本文 —
##########
2023-08-17 09:03:01 | テレビ

 太平洋戦争は、当時の国民にとってはラジオの開戦ニュースで始まり玉音放送で終わった。くしくもその両方に関わったのが 天才と呼ばれた和田信賢アナ(森田剛)と新進気鋭の館野守男アナ(高良健吾)だった。

 1941(昭和16)年12月8日、大本営からの開戦の第一報を和田が受け、それを館野が力強く読み、国民を熱狂させた。以後、和田も館野も緒戦の勝利を力強く伝え続け、国民の戦意を高揚させた。

 同僚のアナたちは南方占領地に開設した放送局に次々と赴任し、現地の日本化を進めた。和田の先輩の米良忠麿(安田顕)も“電波戦士”として前線のマニラ放送局に派遣される。一方、新人女性アナウンサーの実枝子(橋本愛)は、雄々しい放送を求める軍や情報局の圧力で活躍の場を奪われる。
##########
保存済み記録 —
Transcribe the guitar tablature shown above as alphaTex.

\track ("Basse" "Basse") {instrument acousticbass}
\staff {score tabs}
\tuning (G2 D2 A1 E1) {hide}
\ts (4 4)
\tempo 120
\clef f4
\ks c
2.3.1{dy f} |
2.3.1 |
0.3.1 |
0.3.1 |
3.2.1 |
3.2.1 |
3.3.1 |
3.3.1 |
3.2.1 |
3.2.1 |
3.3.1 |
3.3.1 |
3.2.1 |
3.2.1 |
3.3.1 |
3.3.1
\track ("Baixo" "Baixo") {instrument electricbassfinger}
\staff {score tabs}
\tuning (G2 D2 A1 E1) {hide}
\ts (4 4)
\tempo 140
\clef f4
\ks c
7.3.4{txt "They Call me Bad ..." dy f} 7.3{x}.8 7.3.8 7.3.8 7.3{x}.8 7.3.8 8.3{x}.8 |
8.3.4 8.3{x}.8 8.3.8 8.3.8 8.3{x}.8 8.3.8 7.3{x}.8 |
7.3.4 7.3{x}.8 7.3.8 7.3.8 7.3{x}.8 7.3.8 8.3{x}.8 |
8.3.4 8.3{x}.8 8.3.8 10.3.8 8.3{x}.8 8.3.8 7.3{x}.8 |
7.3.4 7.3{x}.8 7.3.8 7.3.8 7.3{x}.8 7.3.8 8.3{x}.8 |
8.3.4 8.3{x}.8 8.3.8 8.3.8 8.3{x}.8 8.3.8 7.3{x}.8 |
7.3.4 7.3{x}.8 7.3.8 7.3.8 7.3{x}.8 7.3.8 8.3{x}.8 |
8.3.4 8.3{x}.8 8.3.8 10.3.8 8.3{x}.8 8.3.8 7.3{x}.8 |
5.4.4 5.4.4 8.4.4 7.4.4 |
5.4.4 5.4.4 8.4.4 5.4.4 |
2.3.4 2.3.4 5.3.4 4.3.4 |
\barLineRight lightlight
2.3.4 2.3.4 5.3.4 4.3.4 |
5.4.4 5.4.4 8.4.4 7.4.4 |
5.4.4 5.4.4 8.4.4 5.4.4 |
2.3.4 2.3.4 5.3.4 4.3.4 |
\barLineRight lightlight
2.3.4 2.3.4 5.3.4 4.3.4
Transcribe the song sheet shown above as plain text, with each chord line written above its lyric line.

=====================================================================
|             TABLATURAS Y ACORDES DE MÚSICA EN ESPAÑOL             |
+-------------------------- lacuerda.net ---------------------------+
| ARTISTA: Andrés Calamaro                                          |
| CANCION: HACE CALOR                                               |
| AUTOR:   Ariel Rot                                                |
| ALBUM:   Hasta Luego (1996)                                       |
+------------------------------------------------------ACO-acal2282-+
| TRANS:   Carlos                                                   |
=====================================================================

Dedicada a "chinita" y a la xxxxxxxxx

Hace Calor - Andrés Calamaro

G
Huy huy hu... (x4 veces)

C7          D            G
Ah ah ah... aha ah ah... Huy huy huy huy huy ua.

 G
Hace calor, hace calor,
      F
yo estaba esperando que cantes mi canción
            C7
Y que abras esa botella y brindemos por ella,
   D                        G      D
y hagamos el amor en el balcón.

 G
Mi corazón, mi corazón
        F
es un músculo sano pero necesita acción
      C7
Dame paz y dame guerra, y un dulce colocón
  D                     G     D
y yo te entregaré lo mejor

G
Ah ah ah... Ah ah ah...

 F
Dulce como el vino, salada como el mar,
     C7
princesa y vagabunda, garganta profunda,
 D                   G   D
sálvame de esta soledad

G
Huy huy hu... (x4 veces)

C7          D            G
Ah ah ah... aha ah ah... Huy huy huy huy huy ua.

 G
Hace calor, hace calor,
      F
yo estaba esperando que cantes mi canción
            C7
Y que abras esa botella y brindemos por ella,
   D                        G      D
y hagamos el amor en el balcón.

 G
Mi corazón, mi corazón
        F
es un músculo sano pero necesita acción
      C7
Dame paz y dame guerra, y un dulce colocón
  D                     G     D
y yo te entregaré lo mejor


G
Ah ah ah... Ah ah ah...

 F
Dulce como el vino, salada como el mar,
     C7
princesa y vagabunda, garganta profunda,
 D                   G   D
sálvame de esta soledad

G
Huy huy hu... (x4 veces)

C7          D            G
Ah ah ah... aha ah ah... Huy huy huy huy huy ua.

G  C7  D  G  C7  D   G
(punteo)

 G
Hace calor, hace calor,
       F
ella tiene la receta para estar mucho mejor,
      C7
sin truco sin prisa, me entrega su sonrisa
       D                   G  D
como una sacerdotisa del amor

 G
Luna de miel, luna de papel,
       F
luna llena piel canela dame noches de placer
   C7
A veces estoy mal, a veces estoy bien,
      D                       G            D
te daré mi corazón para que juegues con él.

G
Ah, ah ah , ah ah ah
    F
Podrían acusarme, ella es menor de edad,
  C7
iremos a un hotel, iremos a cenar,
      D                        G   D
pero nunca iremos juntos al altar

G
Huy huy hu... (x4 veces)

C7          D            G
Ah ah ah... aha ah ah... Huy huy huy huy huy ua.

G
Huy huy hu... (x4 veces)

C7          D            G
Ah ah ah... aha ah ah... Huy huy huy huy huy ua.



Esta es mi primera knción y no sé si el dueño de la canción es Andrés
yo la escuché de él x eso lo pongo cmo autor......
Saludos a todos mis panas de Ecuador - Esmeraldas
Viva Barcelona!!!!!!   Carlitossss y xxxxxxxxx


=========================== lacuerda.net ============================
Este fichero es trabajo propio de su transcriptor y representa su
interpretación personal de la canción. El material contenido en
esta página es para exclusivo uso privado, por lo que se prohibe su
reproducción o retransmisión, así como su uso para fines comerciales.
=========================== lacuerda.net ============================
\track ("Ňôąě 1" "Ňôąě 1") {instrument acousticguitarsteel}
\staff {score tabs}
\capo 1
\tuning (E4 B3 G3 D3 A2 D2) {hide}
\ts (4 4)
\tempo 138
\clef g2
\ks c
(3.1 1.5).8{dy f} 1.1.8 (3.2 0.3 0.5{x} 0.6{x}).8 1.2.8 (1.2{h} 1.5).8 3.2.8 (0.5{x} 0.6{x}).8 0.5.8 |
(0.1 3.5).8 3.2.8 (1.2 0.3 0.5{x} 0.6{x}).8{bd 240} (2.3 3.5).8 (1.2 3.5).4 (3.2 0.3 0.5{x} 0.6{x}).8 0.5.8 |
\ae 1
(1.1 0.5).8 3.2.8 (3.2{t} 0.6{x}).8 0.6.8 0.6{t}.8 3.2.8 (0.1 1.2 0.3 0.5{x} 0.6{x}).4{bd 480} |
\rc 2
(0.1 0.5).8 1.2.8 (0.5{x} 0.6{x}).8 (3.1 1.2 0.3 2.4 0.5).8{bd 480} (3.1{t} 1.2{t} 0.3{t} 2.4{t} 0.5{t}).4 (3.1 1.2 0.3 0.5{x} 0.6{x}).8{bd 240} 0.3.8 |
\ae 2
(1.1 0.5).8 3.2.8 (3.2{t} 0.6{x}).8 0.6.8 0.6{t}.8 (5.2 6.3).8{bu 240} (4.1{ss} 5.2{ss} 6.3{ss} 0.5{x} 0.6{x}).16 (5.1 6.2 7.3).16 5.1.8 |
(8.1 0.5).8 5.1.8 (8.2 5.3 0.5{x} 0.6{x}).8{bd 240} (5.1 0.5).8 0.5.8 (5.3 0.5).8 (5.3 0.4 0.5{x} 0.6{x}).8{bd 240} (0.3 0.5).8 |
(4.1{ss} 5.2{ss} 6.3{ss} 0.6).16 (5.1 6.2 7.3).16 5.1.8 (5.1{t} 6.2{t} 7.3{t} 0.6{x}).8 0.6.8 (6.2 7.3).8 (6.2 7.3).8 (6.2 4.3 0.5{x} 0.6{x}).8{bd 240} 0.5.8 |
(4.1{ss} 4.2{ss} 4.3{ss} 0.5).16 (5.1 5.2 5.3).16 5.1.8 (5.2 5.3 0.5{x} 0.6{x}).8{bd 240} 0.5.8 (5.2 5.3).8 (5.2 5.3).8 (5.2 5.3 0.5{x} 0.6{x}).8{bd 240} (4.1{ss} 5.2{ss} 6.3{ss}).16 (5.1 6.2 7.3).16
##########
課題内容 — 本文のうち「太平洋戦争は、当時の国民にと」で始まり「の圧力で活躍の場を奪われる。」で終わる部分を、「ラジオ」を「新聞」に差し替えて記してください。

本課題の解答 —
太平洋戦争は、当時の国民にとっては新聞の開戦ニュースで始まり玉音放送で終わった。くしくもその両方に関わったのが 天才と呼ばれた和田信賢アナ(森田剛)と新進気鋭の館野守男アナ(高良健吾)だった。

 1941(昭和16)年12月8日、大本営からの開戦の第一報を和田が受け、それを館野が力強く読み、国民を熱狂させた。以後、和田も館野も緒戦の勝利を力強く伝え続け、国民の戦意を高揚させた。

 同僚のアナたちは南方占領地に開設した放送局に次々と赴任し、現地の日本化を進めた。和田の先輩の米良忠麿(安田顕)も“電波戦士”として前線のマニラ放送局に派遣される。一方、新人女性アナウンサーの実枝子(橋本愛)は、雄々しい放送を求める軍や情報局の圧力で活躍の場を奪われる。